▶ _Selection_
========
This is the legacy of the newest (as well as older) justices chosen for their ideology rather than their wisdom.

Anonymous said...

I already avoid shopping at Walmart- one more reason

@EliRabett, whoa, that's a broad statement. Not necessarily true. Ask FSP for example ;-)

Anonymous said...

Just FYI - according to NPR this morning smaller cases can still be brought in state courts. I believe the reason the ny times had this headline is that while the impact of this case is on women, the impact of the decision is to set precedent for class action suits in general.

Anonymous said...

Scalia in the majority opinion:

"Left to their own devices most managers in any corporation--and surely most managers in a corporation that forbids sex discrimination--would select sex-neutral, performance-based criteria for hiring and promotion that produce no actionable disparity at all."

Nice.

Theorem: Sexual discrimination is not prevalent in hiring and promotion decisions.

Proof: Employers want to hire the best people available. Best is defined through "performance-based, sex-neutral criteria." Most "performance-based criteria" are "sex-neutral," so that really isn't a problem. Moreover, there is only one way to judge according to those criteria, so bias cannot enter there. And even if there are a few biased jerks, the sample size is really, really large and they represent only a small proportion. QED.
========
▶ _Aim of the exercise_
Can you quote the stretch of the comment thread from "Scalia in the" through "small proportion. QED."?

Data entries
========
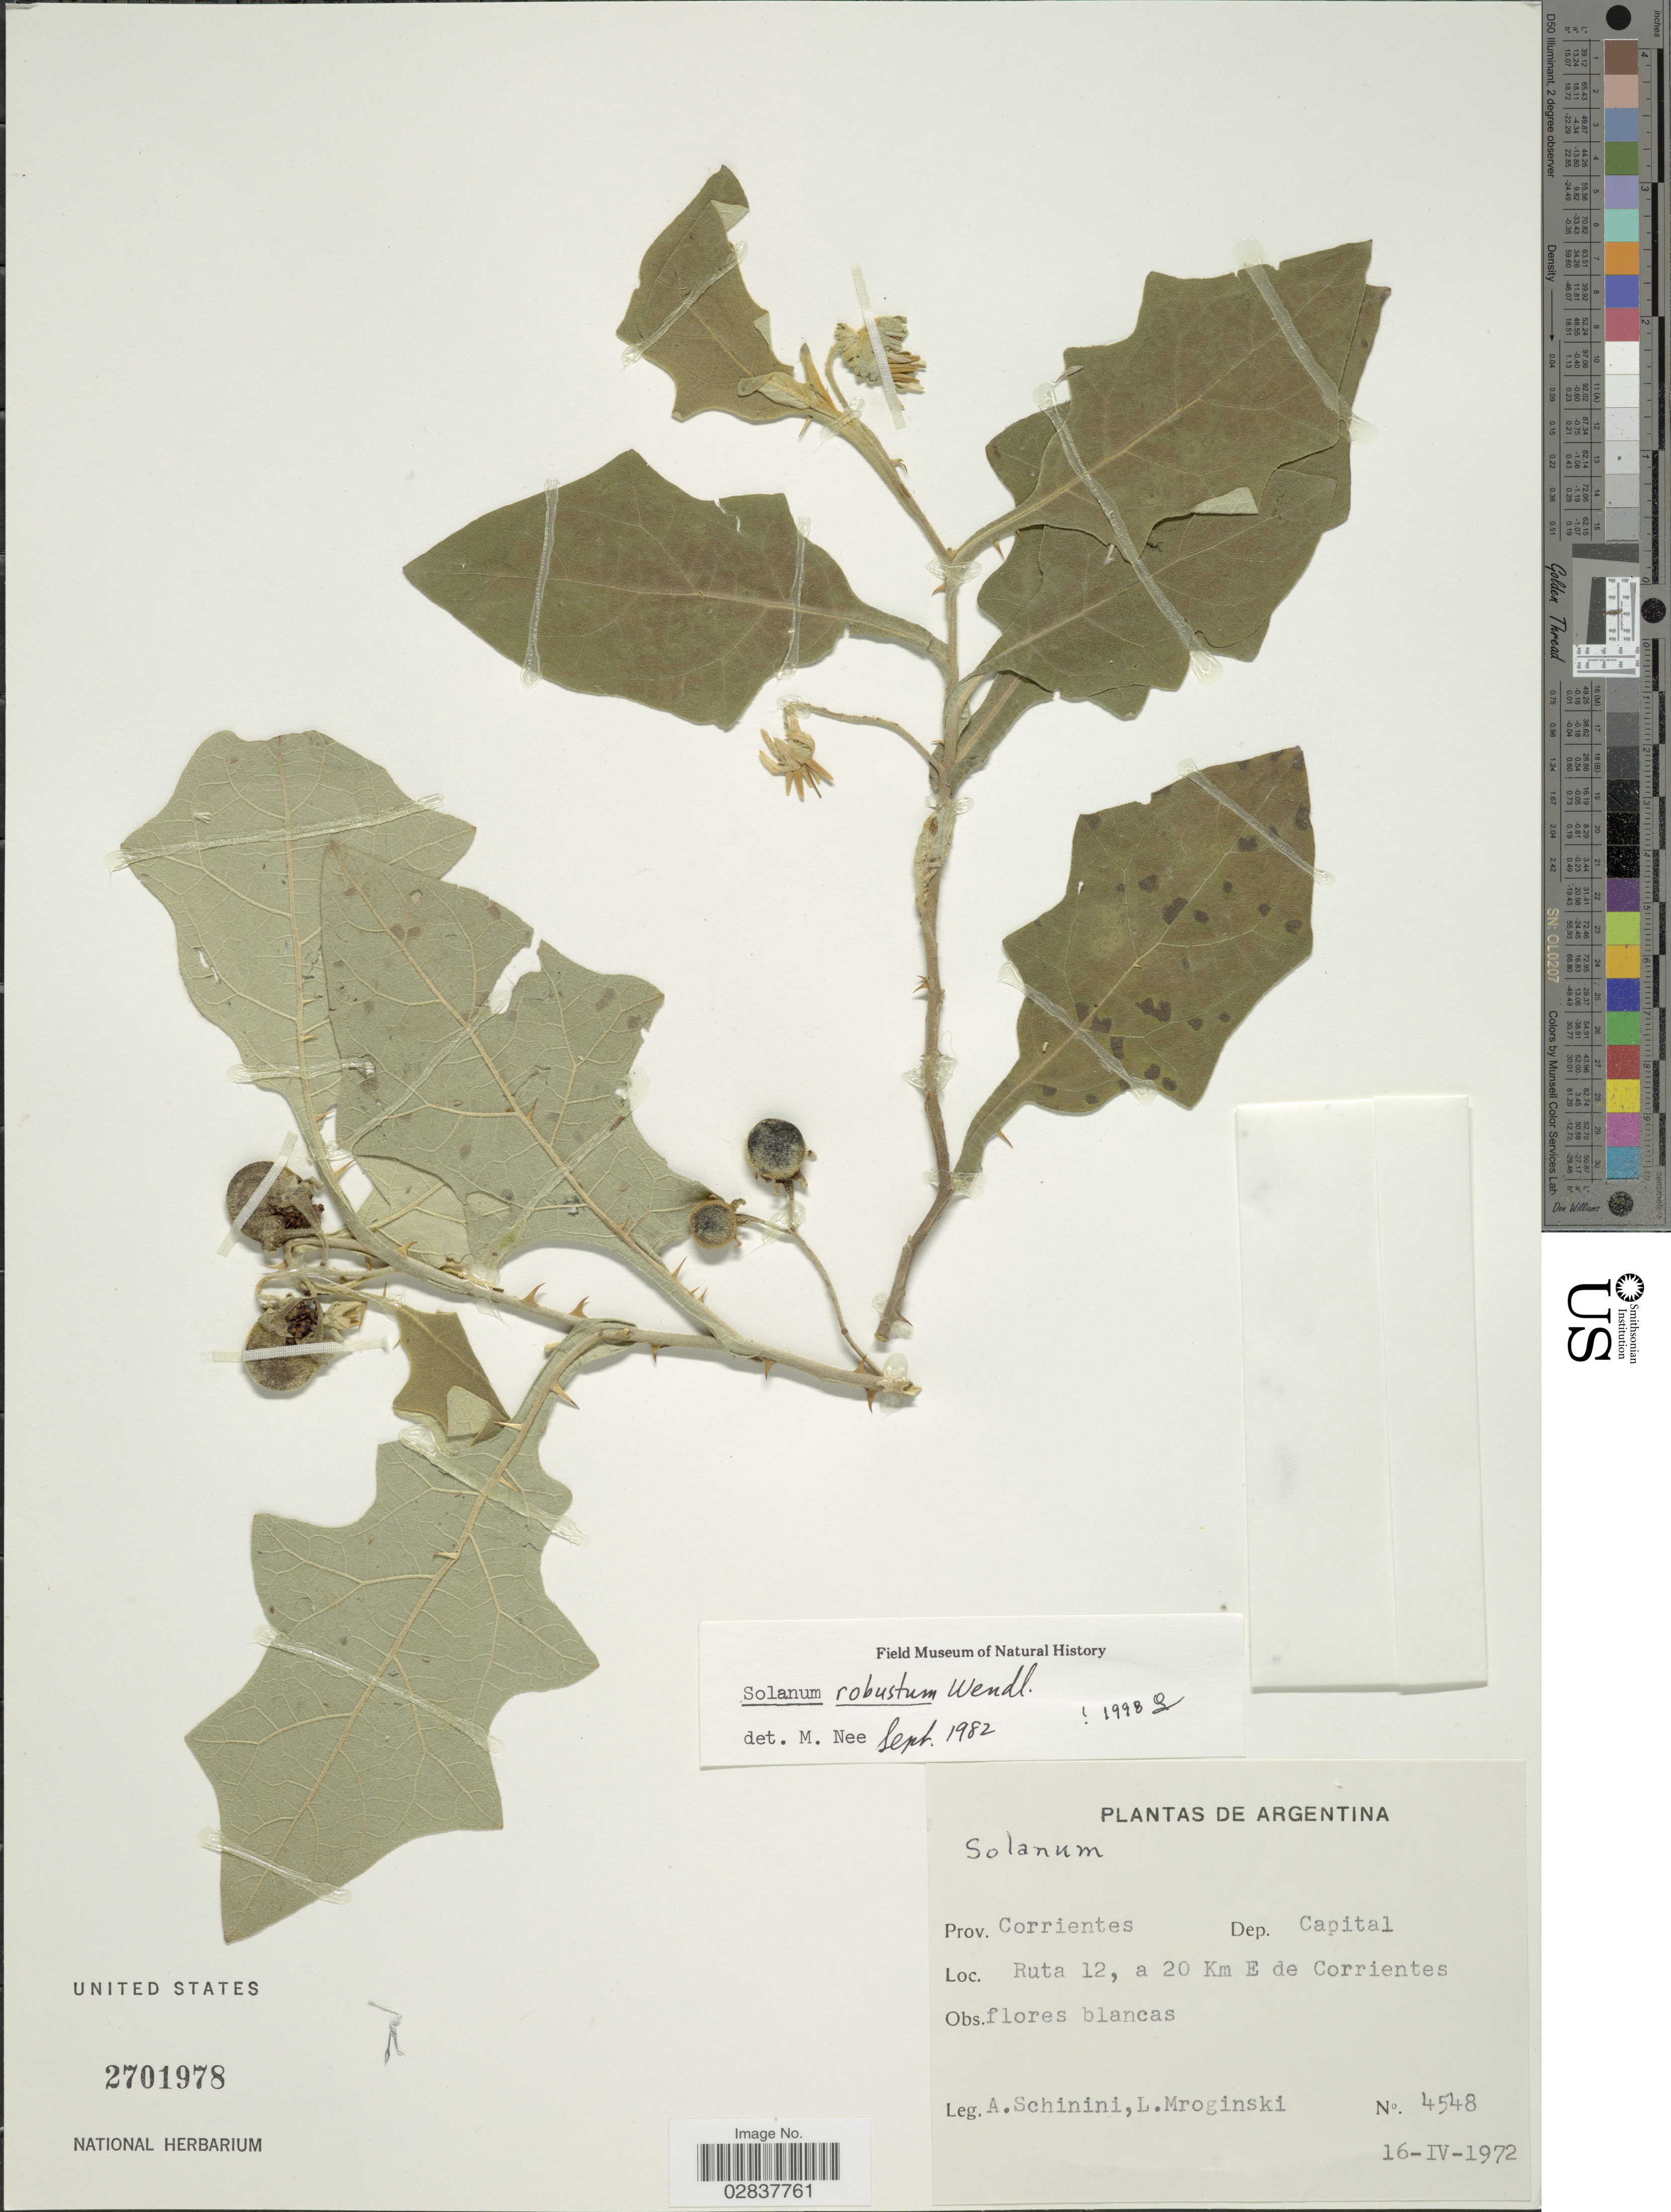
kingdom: Plantae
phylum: Tracheophyta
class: Magnoliopsida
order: Solanales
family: Solanaceae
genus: Solanum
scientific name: Solanum robustum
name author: H. Wendl.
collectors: A. Schinini & L. Mroginski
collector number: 4548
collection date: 1972-04-16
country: Argentina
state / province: Corrientes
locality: Dep. Capital. Ruta 12, a 20 Km E de Corrientes.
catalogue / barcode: US 2701978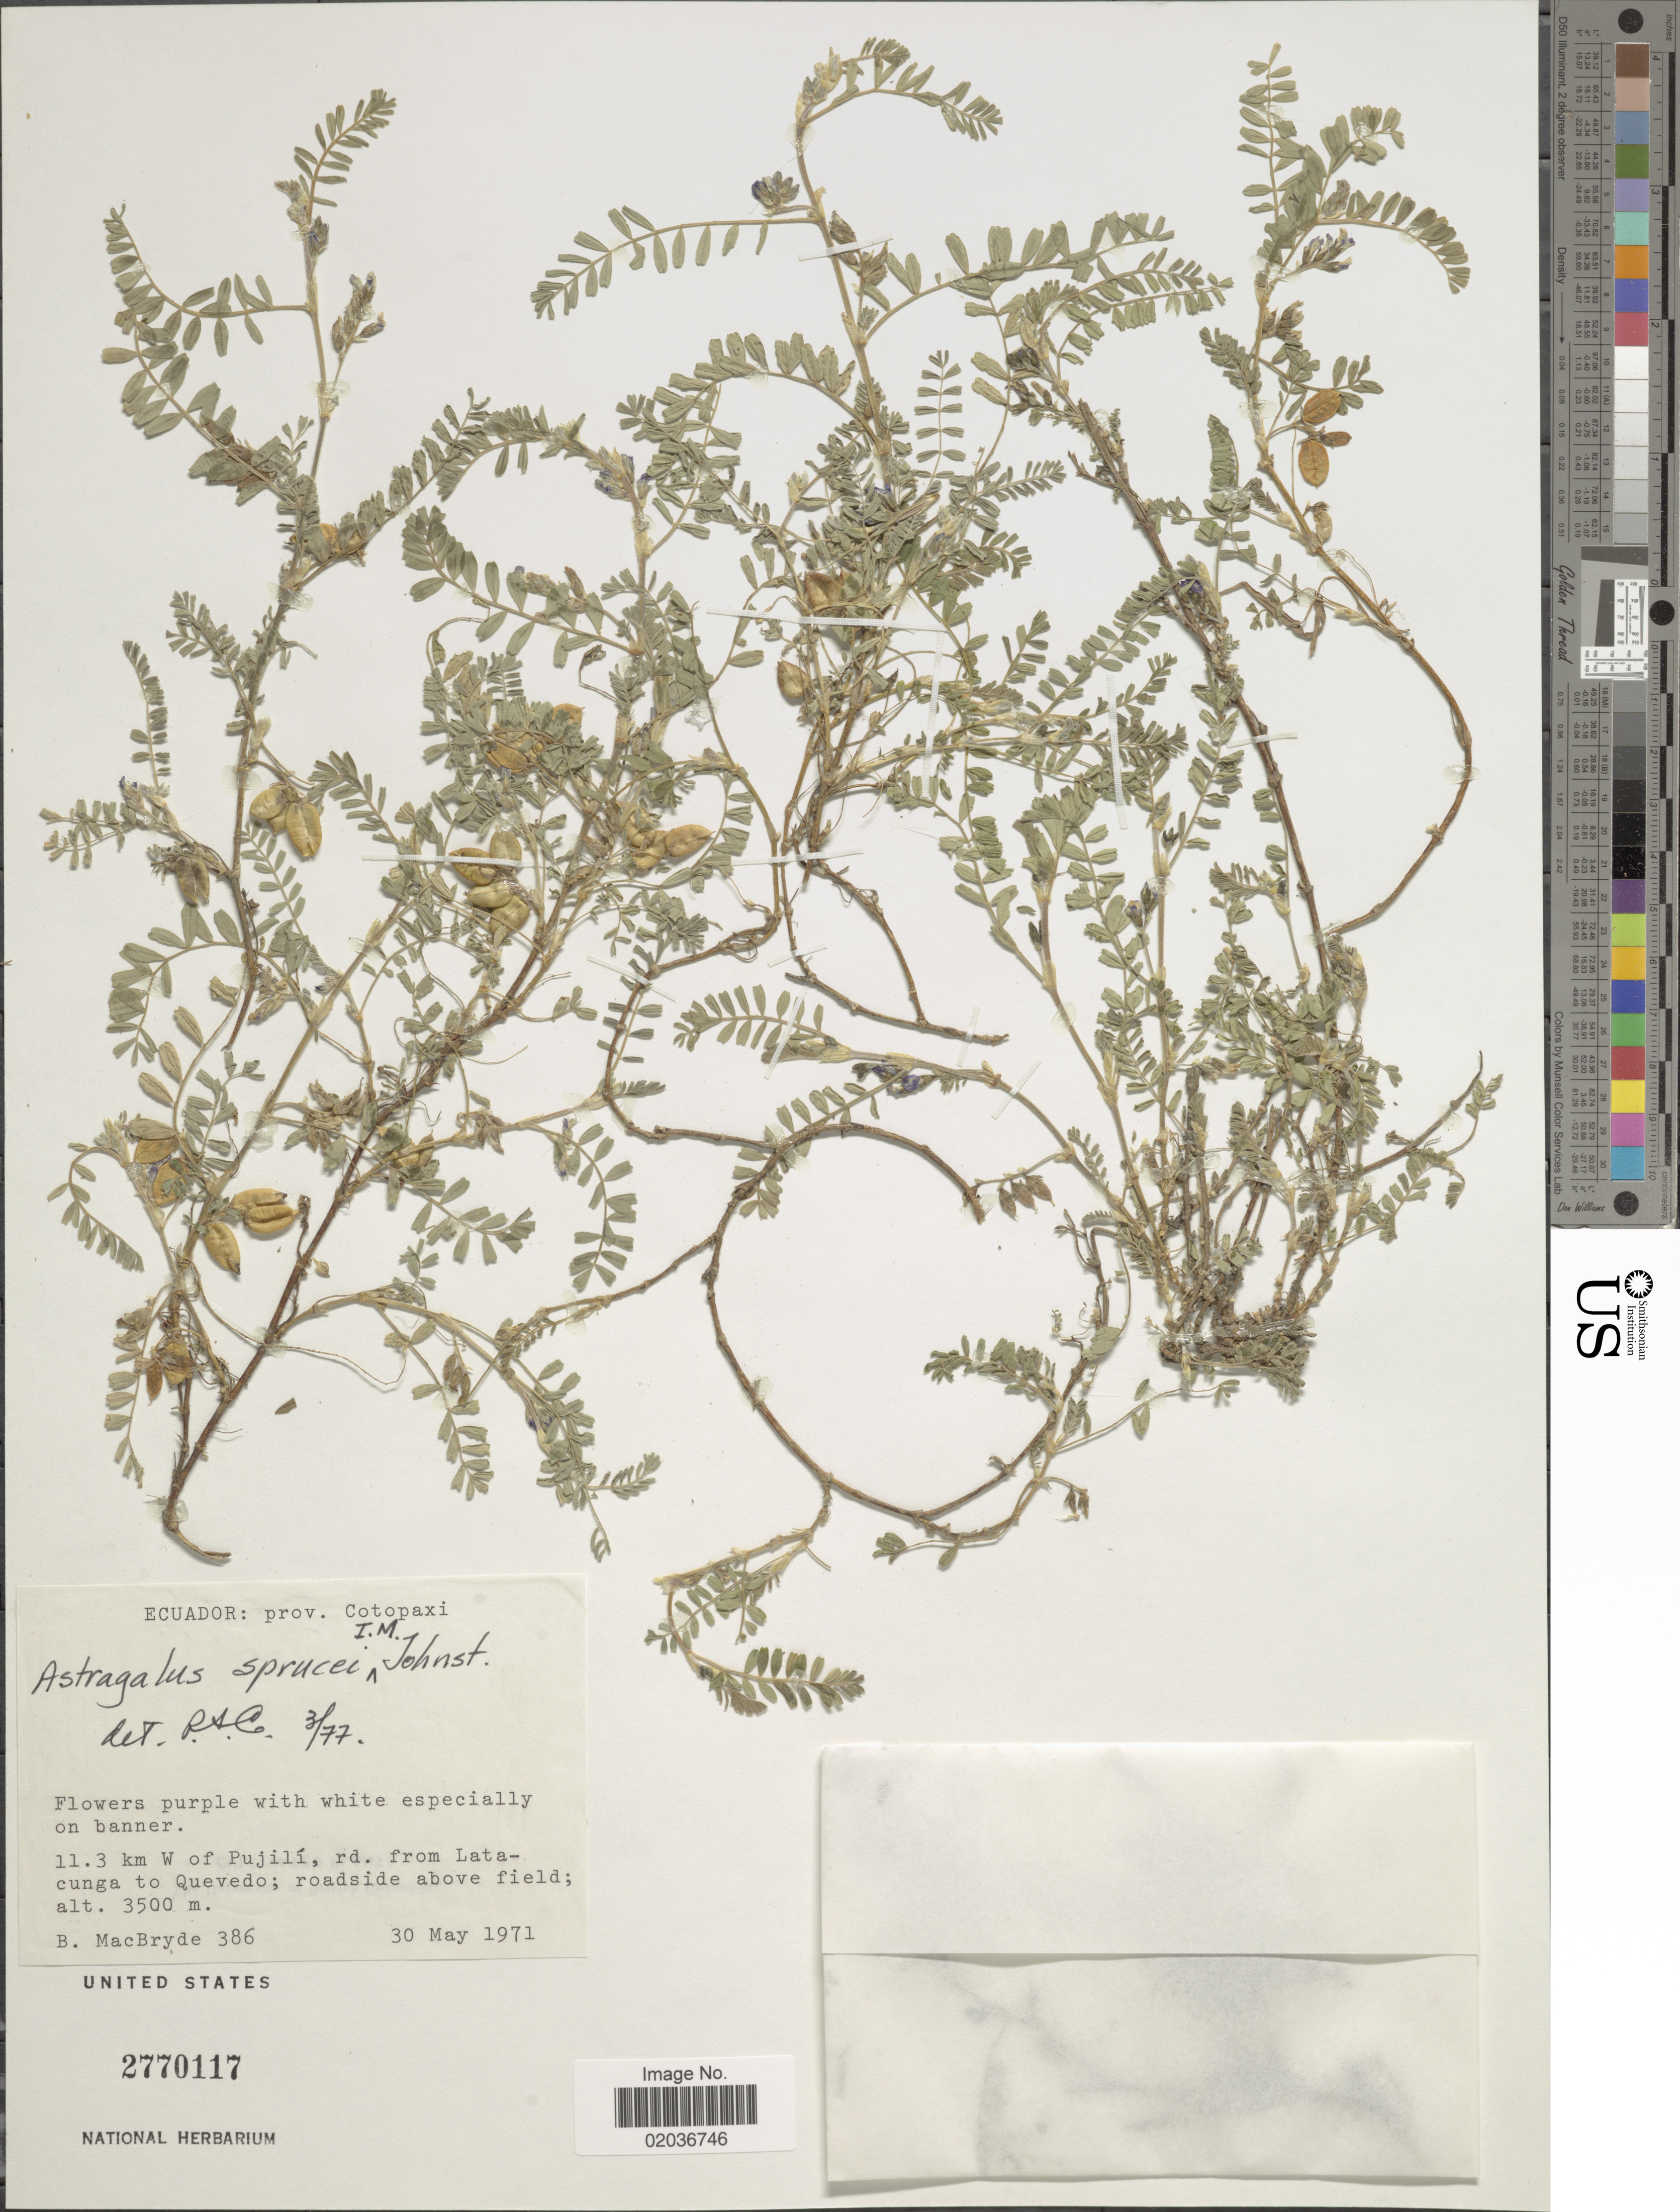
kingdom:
========
▶ _Answer below_
Scalia in the majority opinion:

"Left to their own devices most managers in any corporation--and surely most managers in a corporation that forbids sex discrimination--would select sex-neutral, performance-based criteria for hiring and promotion that produce no actionable disparity at all."

Nice.

Theorem: Sexual discrimination is not prevalent in hiring and promotion decisions.

Proof: Employers want to hire the best people available. Best is defined through "performance-based, sex-neutral criteria." Most "performance-based criteria" are "sex-neutral," so that really isn't a problem. Moreover, there is only one way to judge according to those criteria, so bias cannot enter there. And even if there are a few biased jerks, the sample size is really, really large and they represent only a small proportion. QED.